The most recent James Bond film, Spectre, begins with the British spy chasing a bad guy through Mexico City's historic downtown district while thousands enjoy a Day of the Dead parade.
Huge skeletons smoking cigars and wearing Aztec headdresses traverse the busy central streets on large floats. Local revelers with skeleton face paintings dance wildly. Bond's tuxedo has a skeleton silhouette on it.
The scene from the movie released last year seemed tailor-made to promote Mexico's annual celebration of dead loved ones on November 1 and 2 to an international audience.
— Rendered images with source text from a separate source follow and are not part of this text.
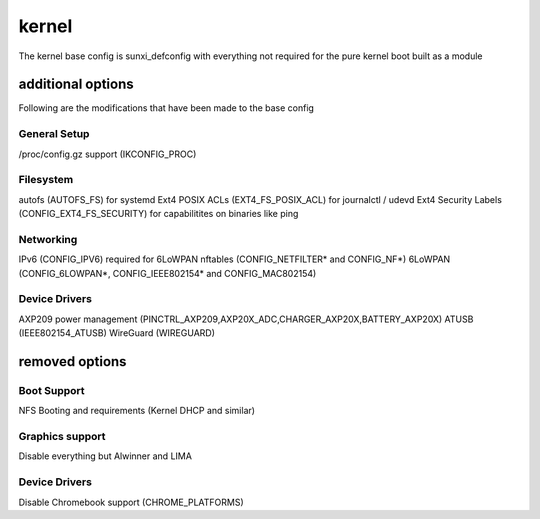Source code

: ======
kernel
======

The kernel base config is sunxi_defconfig with everything not required for the pure kernel boot built as a module


additional options
==================

Following are the modifications that have been made to the base config

General Setup
-------------

/proc/config.gz support (IKCONFIG_PROC)


Filesystem
----------

autofs (AUTOFS_FS) for systemd
Ext4 POSIX ACLs (EXT4_FS_POSIX_ACL) for journalctl / udevd
Ext4 Security Labels (CONFIG_EXT4_FS_SECURITY) for capabilitites on binaries like ping

Networking
----------

IPv6 (CONFIG_IPV6) required for 6LoWPAN
nftables (CONFIG_NETFILTER* and CONFIG_NF*)
6LoWPAN (CONFIG_6LOWPAN*, CONFIG_IEEE802154* and CONFIG_MAC802154)

Device Drivers
--------------

AXP209 power management (PINCTRL_AXP209,AXP20X_ADC,CHARGER_AXP20X,BATTERY_AXP20X)
ATUSB (IEEE802154_ATUSB)
WireGuard (WIREGUARD)


removed options
===============

Boot Support
------------

NFS Booting and requirements (Kernel DHCP and similar)

Graphics support
----------------

Disable everything but Alwinner and LIMA

Device Drivers
--------------

Disable Chromebook support (CHROME_PLATFORMS)


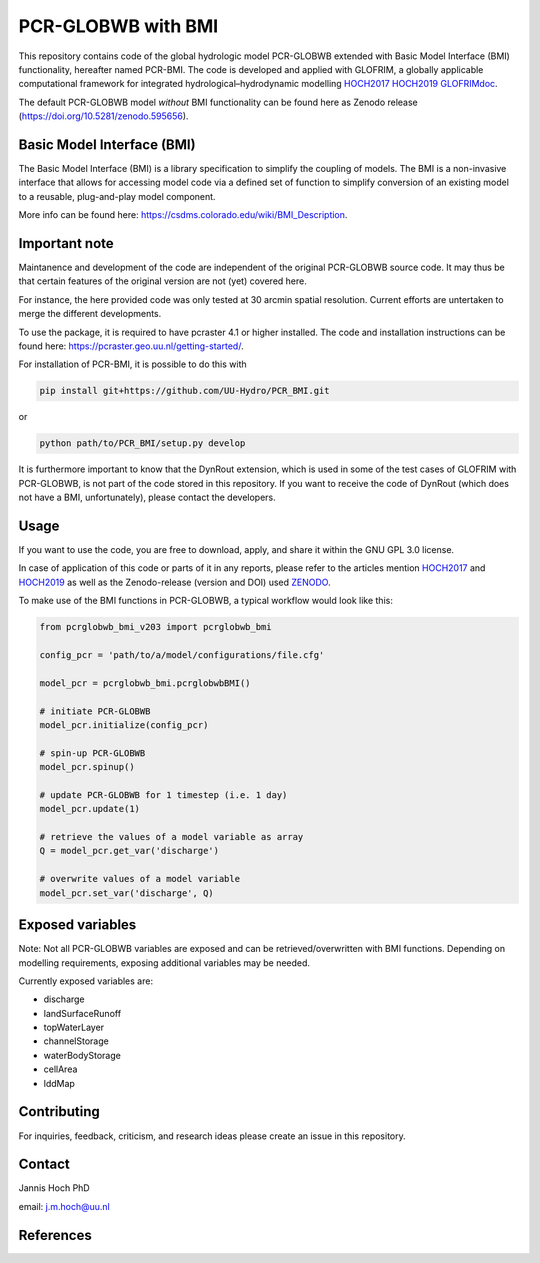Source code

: PCR-GLOBWB with BMI
====================

This repository contains code of the global hydrologic model PCR-GLOBWB extended with Basic Model Interface (BMI) functionality, hereafter named PCR-BMI.
The code is developed and applied with GLOFRIM, a globally applicable computational framework for integrated hydrological–hydrodynamic modelling HOCH2017_ HOCH2019_ GLOFRIMdoc_.

The default PCR-GLOBWB model *without* BMI functionality can be found here as Zenodo release (https://doi.org/10.5281/zenodo.595656).

Basic Model Interface (BMI)
-------------------------------

The Basic Model Interface (BMI) is a library specification to simplify the coupling of models.
The BMI is a non-invasive interface that allows for accessing model code via a defined set of function to simplify conversion of an existing model to a reusable, plug-and-play model component.

More info can be found here: https://csdms.colorado.edu/wiki/BMI_Description.

Important note
---------------

Maintanence and development of the code are independent of the original PCR-GLOBWB source code. It may thus be that certain features of the original version are not (yet) covered here.

For instance, the here provided code was only tested at 30 arcmin spatial resolution. Current efforts are untertaken to merge the different developments.

To use the package, it is required to have pcraster 4.1 or higher installed. The code and installation instructions can be found here: https://pcraster.geo.uu.nl/getting-started/.

For installation of PCR-BMI, it is possible to do this with

.. code-block:: console

    pip install git+https://github.com/UU-Hydro/PCR_BMI.git

or 

.. code-block:: console

    python path/to/PCR_BMI/setup.py develop

It is furthermore important to know that the DynRout extension, which is used in some of the test cases of GLOFRIM with PCR-GLOBWB, is not part of the code stored in this repository. 
If you want to receive the code of DynRout (which does not have a BMI, unfortunately), please contact the developers.

Usage
------

If you want to use the code, you are free to download, apply, and share it within the GNU GPL 3.0 license.

In case of application of this code or parts of it in any reports, please refer to the articles mention HOCH2017_ and HOCH2019_ as well as the Zenodo-release (version and DOI) used ZENODO_.

To make use of the BMI functions in PCR-GLOBWB, a typical workflow would look like this:

.. code-block:: python

    from pcrglobwb_bmi_v203 import pcrglobwb_bmi

    config_pcr = 'path/to/a/model/configurations/file.cfg'

    model_pcr = pcrglobwb_bmi.pcrglobwbBMI()

    # initiate PCR-GLOBWB
    model_pcr.initialize(config_pcr)

    # spin-up PCR-GLOBWB
    model_pcr.spinup()

    # update PCR-GLOBWB for 1 timestep (i.e. 1 day)
    model_pcr.update(1)

    # retrieve the values of a model variable as array
    Q = model_pcr.get_var('discharge')

    # overwrite values of a model variable
    model_pcr.set_var('discharge', Q)

Exposed variables
------------------

Note: Not all PCR-GLOBWB variables are exposed and can be retrieved/overwritten with BMI functions. 
Depending on modelling requirements, exposing additional variables may be needed.

Currently exposed variables are:

- discharge
- landSurfaceRunoff
- topWaterLayer
- channelStorage
- waterBodyStorage
- cellArea
- lddMap

Contributing
-------------

For inquiries, feedback, criticism, and research ideas please create an issue in this repository.

Contact
--------

Jannis Hoch PhD

email: j.m.hoch@uu.nl

References
-----------

.. _HOCH2017: Hoch et al., 2017, https://doi.org/10.5194/gmd-10-3913-2017

.. _HOCH2019: Hoch et al., 2019, https://doi.org/10.5194/nhess-19-1723-2019 

.. _GLOFRIMdoc: GLOFRIM documentation, https://glofrim.readthedocs.io/

.. _ZENODO: Zenodo repository, https://doi.org/10.5281/zenodo.1472346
But there was a problem — Mexico City didn't have a Day of the Dead parade.
It will now.
"We have to invent the Day of the Dead carnival because, after the James Bond movie, tourists are going to come looking for the carnival and they're not going to find it," Tourism Minister Enrique de la Madrid Cordero told a meeting of travel agents on the date designated to celebrate travel agents in Mexico.
Mexico City's place in Spectre was already controversial because the authorities paid for the privilege.
A few months before the movie hit theaters in November 2015, a trove of leaked emails revealed that studio executives discussed how the choice of location came in exchange for $14 million in incentives from Mexico's government.
The emails also included talk of a further $6 million, and discussion of government requests to remove a scene where the mayor of Mexico City is killed, change the villain's nationality to anything but Mexican, and find a place for the first ever Mexican Bond Girl — all of which happened.
Most importantly, the emails ruminated over replacing the original opening scene based on a cage fight with a chase through the fake Day of the Dead parade.
Though Mexico's Day of the Dead does involve some large scale public altars and a lot of skeletons — including chocolate ones — it is primarily an intimate celebration dominated by gatherings of families beside the graves of lost loved ones. The festival revolves around the belief that the spirits of dead relatives return to visit those they left behind.
Currently most tourists seeking a Day of the Dead experience head for rural indigenous communities in states such as Michoacán where cemeteries overflow with flowers, candles, color, and pathos.